The governments of Africa's 54 countries will have varying rates of success in meeting these challenges, but population growth is a shared problem. The United Nations predicts that the rate of global population growth will slow sharply over the rest of this century — but that Africa's population will surge from 1.34 billion to 4.28 billion.
Major security threats in large states like Nigeria and Ethiopia, chronic youth unemployment in South Africa, and political instability in a number of other countries undercut the ability of governments to invest in the future. They are also the kinds of problems that spill across borders into neighboring countries.

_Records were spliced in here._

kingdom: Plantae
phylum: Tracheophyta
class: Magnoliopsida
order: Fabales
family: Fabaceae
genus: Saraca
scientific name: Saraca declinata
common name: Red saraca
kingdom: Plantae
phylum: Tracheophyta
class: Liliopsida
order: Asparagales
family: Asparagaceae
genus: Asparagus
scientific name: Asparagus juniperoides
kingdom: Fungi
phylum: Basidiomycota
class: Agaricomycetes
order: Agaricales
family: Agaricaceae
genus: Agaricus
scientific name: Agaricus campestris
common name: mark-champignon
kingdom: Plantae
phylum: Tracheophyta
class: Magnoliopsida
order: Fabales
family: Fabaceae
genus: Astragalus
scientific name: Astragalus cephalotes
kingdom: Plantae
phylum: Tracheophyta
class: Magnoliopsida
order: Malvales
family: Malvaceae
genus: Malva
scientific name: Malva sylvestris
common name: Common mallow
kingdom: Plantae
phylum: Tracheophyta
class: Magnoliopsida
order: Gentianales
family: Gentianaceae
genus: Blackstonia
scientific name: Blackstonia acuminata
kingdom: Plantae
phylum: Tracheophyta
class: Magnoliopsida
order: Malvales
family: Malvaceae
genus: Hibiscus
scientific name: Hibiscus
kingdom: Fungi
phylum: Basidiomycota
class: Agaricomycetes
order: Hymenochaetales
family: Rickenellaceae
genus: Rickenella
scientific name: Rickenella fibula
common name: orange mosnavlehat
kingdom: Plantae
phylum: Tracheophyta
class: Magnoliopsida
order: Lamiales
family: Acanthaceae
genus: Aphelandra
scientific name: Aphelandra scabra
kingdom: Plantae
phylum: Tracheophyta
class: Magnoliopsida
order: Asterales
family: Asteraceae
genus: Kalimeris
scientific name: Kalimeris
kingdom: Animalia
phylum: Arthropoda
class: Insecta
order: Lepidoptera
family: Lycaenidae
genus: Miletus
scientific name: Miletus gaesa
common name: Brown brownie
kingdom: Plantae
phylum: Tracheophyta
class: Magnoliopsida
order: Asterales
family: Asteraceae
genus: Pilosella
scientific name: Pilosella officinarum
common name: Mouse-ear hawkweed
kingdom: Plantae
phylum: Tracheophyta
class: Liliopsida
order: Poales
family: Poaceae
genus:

And beyond the humanitarian desire to see others succeed, it's this cross-border flow of trouble that makes this everybody's problem. A surge of young people who can't work can create the kind of turmoil that can spill from one country or region to another. Many poorer countries were already burdened with heavy debt before COVID made matters much worse. If the world's wealthier countries expect these governments to invest in the future of their young people — they'd better be prepared to collectively invest in their success.